The kinase activity of PI3K alpha was measured by using the commercial ADP Hunter™ Plus assay (DiscoveRx), a homogeneous assay measuring ADP accumulation, as a universal product of kinase activity. The assay was done following general manufacturer recommendations and adapting protein and substrate concentrations to optimal conditions. Kinase buffer was 50 mM HEPES, pH 7.5, 100 mM NaCl, 1 mM EGTA, 0.04% CHAPS, 3 mM MgCl_2, and 10 μg/ml BGG (bovine γ‐globulin), 2 mM TCEP. The assay was done at 100 μM PIP2, as peptide substrate, and 50 μM ATP. Protein concentration was 0.8 ng/μl. In order to calculate the IC₅₀ of described compounds, serial 1:5 dilutions were prepared, and the reaction started by the addition of ATP. Incubation was done for 1 h at 25°C. Reagents A and B (DiscoveRx) were sequentially added to the wells, and plates were incubated for 30 min at 37°C. Fluorescence counts were read in a Victor instrument (PerkinElmer) with the recommended settings (544 and 580 nm as excitation and emission wavelengths, respectively). Values were plotted against inhibitor concentration and fit to a sigmoid dose–response curve with the GraphPad software.
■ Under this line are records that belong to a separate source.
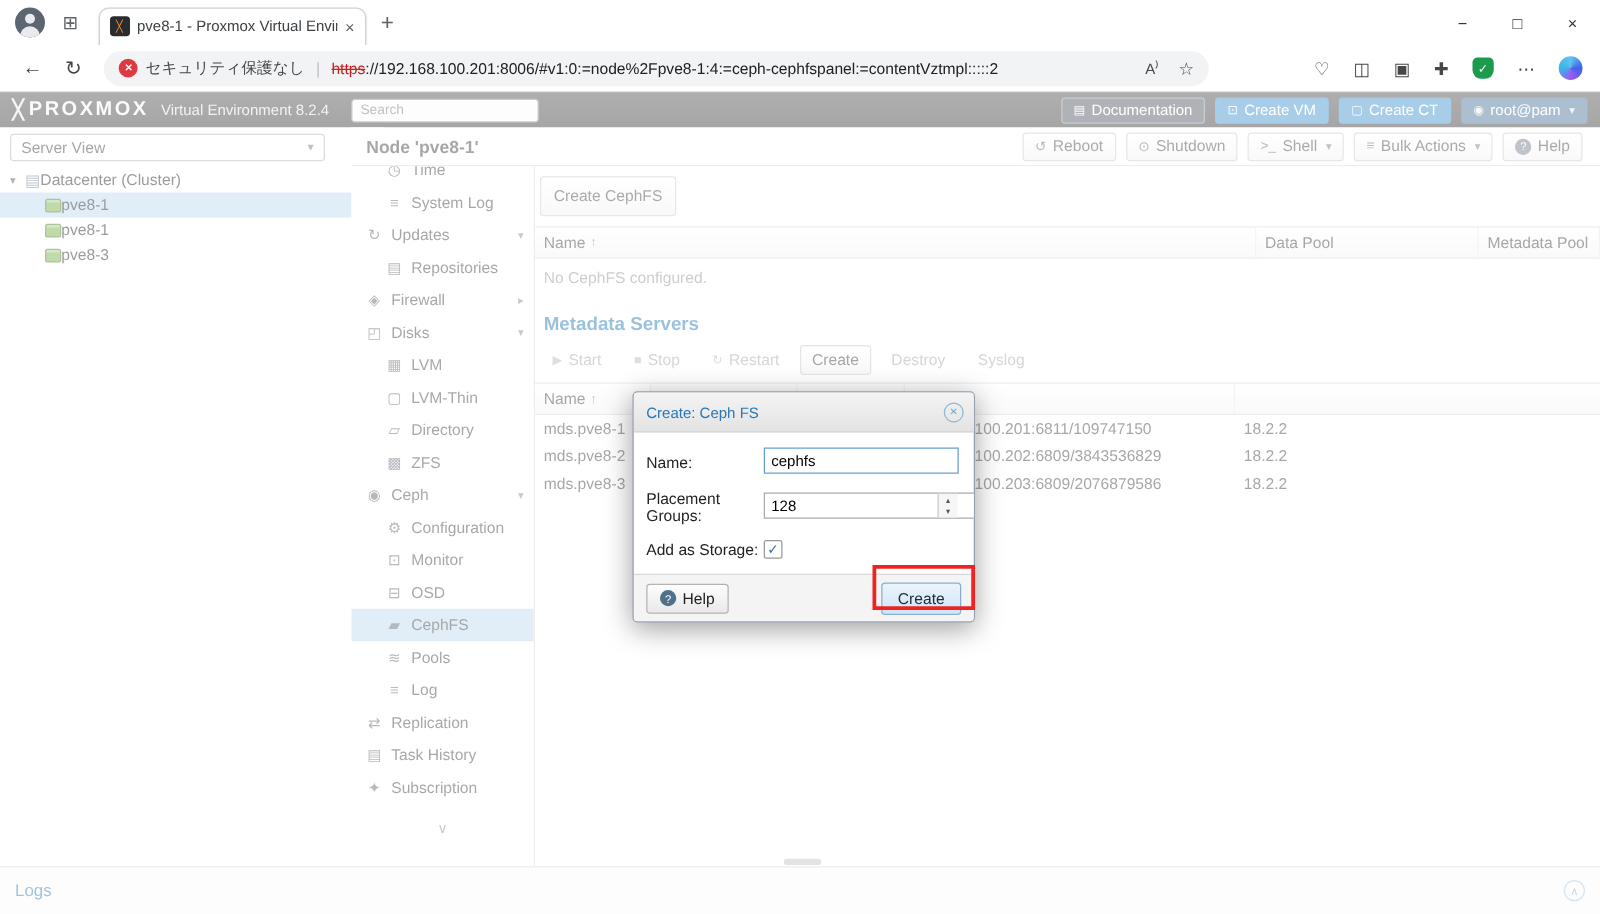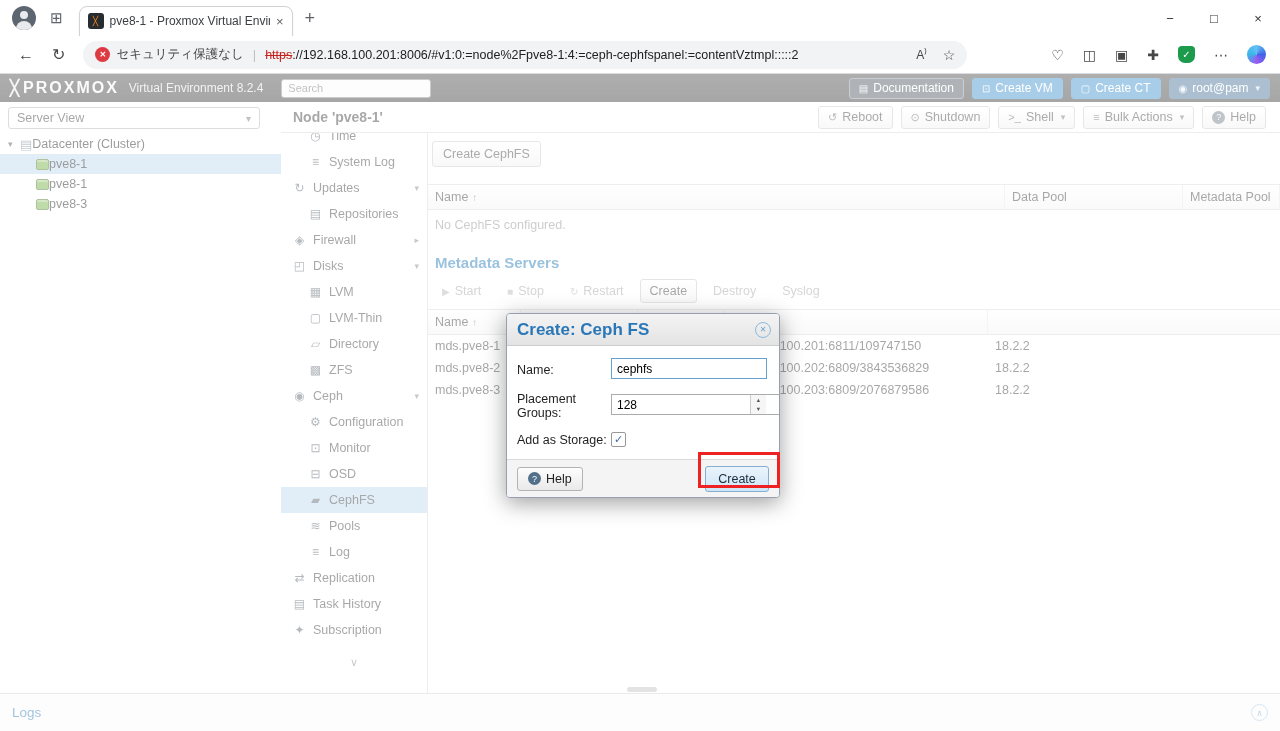--- a/index.html
+++ b/index.html
@@ -78,21 +78,21 @@
 .mi{height:26px;display:flex;align-items:center;font-size:12.5px;color:#3c3c3c;padding-left:10px;position:relative}
 .mi.first{margin-top:-10px}
 .mi.sub{padding-left:26px}
 .mi.sel{background:#bcd9f0}
 .mi .ic{width:17px;font-size:12px;color:#5c6670;text-align:center;margin-right:5px;flex:none}
 .mi .chev{position:absolute;right:8px;font-size:9px;color:#888}
 .menu-scroll{height:22px;display:flex;align-items:center;justify-content:center;color:#888;font-size:11px;margin-top:8px}
 
 
 #content{position:absolute;left:428px;top:133px;width:852px;height:560px;background:#fff}
-.cc-btn{margin:8px 0 12px 4px;height:26px;padding:12px 10px;border:1px solid #c9c9c9;border-radius:3px;background:linear-gradient(#fff,#f0f0f0);font-size:12.5px;color:#444;display:inline-flex;align-items:center}
+.cc-btn{margin:8px 0 3px 4px;height:32px;padding:12px 10px;border:1px solid #c9c9c9;border-radius:3px;background:linear-gradient(#fff,#f0f0f0);font-size:12.5px;color:#444;display:inline-flex;align-items:center}
 .ghead{display:grid;height:26px;align-items:stretch;border-top:1px solid #dadada;border-bottom:1px solid #dadada;background:linear-gradient(#fefefe,#f3f3f3);font-size:12.5px;color:#3a3a3a;margin-top:5px}
 .ghead .hc{padding-left:7px;display:flex;align-items:center;border-right:1px solid #e6e6e6}
 .g1{grid-template-columns:577px 178px 1fr}
 .g2{grid-template-columns:93px 117px 86px 264px 1fr}
 .sort{font-size:10px;color:#777;margin-left:4px}
 .empty{font-size:12.5px;color:#909090;padding:8px 7px 10px}
 .sect{font-size:15px;font-weight:bold;color:#2178b5;padding:12px 0 2px 7px}
 .tbar{display:flex;gap:6px;padding:6px 0 6px 4px}
 .tbtn{height:24px;display:flex;align-items:center;gap:5px;padding:0 9px;font-size:12.5px;border-radius:3px}
 .tbtn.dis{color:#a3a3a3;border:1px solid transparent;background:transparent}
@@ -104,21 +104,21 @@
 
 #logsbar{position:absolute;left:0;top:693px;width:1280px;height:38px;background:#fafbfc;border-top:1px solid #cdd5db;display:flex;align-items:center}
 .logs-t{color:#2e7cb8;font-size:13.5px;margin-left:12px}
 .logs-col{margin-left:auto;margin-right:12px;width:17px;height:17px;border:1px solid #a5c6e0;border-radius:50%;color:#7fa9cc;font-size:9px;display:flex;align-items:center;justify-content:center}
 #hscroll{position:absolute;left:627px;top:687px;width:30px;height:5px;background:#c2c2c2;border-radius:3px}
 
 
 #mask{position:absolute;left:0;top:74px;width:1280px;height:657px;background:rgba(255,255,255,.55);z-index:20}
 #modal{position:absolute;left:506px;top:313px;width:274px;z-index:30;background:#fff;border:1px solid #94a0ad;border-radius:4px;box-shadow:0 5px 22px rgba(0,0,0,.38);overflow:hidden}
 .m-head{height:32px;background:linear-gradient(#f4f4f4,#e3e3e3);border-bottom:1px solid #cdcdcd;display:flex;align-items:center;padding:0 8px 0 10px}
-.m-title{font-size:17px;font-weight:bold;color:#2a77b8;flex:1}
+.m-title{font-size:12px;font-weight:normal;color:#2a77b8;flex:1}
 .m-close{width:16px;height:16px;border:1px solid #8cb8dc;border-radius:50%;color:#6ea6cf;font-size:8px;display:flex;align-items:center;justify-content:center}
 .m-body{padding:12px 10px 2px}
 .m-row{display:flex;margin-bottom:10px;align-items:center}
 .m-row label{width:94px;font-size:12.5px;color:#1f1f1f;padding-top:3px;flex:none}
 .m-input{width:156px;height:21px;border:1px solid #ababab;font-size:12px;padding:0 5px;font-family:inherit;color:#000}
 .m-input.focus{border-color:#64a0d0}
 .spin-wrap{position:relative;width:156px}
 .spin-wrap .m-input{width:180px;padding-right:20px}
 .spin{position:absolute;right:1px;top:1px;width:16px;height:19px;border-left:1px solid #ccc;display:flex;flex-direction:column;background:#f6f6f6}
 .spin span{flex:1;font-size:6.5px;color:#555;display:flex;align-items:center;justify-content:center}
The PIM kinase activities were measured using the commercial ADP Hunter™ Plus assay (DiscoveRx), a homogeneous assay measuring ADP accumulation, as a universal product of kinase activity. The assay was done following general manufacturer recommendations and adapting protein and substrate concentrations to optimal conditions. Kinase buffer was 15 mM HEPES, pH 7.4, 20 mM NaCl, 1 mM EGTA, 0.02% Tween‐20, 10 mM MgCl_2, and 0.1 mg/ml LBGG (bovine γ‐globulin). All PIM kinase assays were done at 100 μM PIMtide (ARKRRRHPSGPPTA), as peptide substrate, and 100 μM ATP. Protein concentration was 50, 350, and 500 ng/μl for PIM1, PIM2, and PIM3, respectively. In order to calculate the IC₅₀ of described compounds, serial 1:5 dilutions were prepared, and the reaction started by the addition of ATP. Incubation was done for 1 h at 25°C. Reagents A and B (DiscoveRx) were sequentially added to the wells, and plates were incubated for 30 min at 37°C. Fluorescence counts were read in a Victor instrument (PerkinElmer) with the recommended settings (544 and 580 nm as excitation and emission wavelengths, respectively). Values were plotted against inhibitor concentration and fit to a sigmoid dose–response curve with the GraphPad software.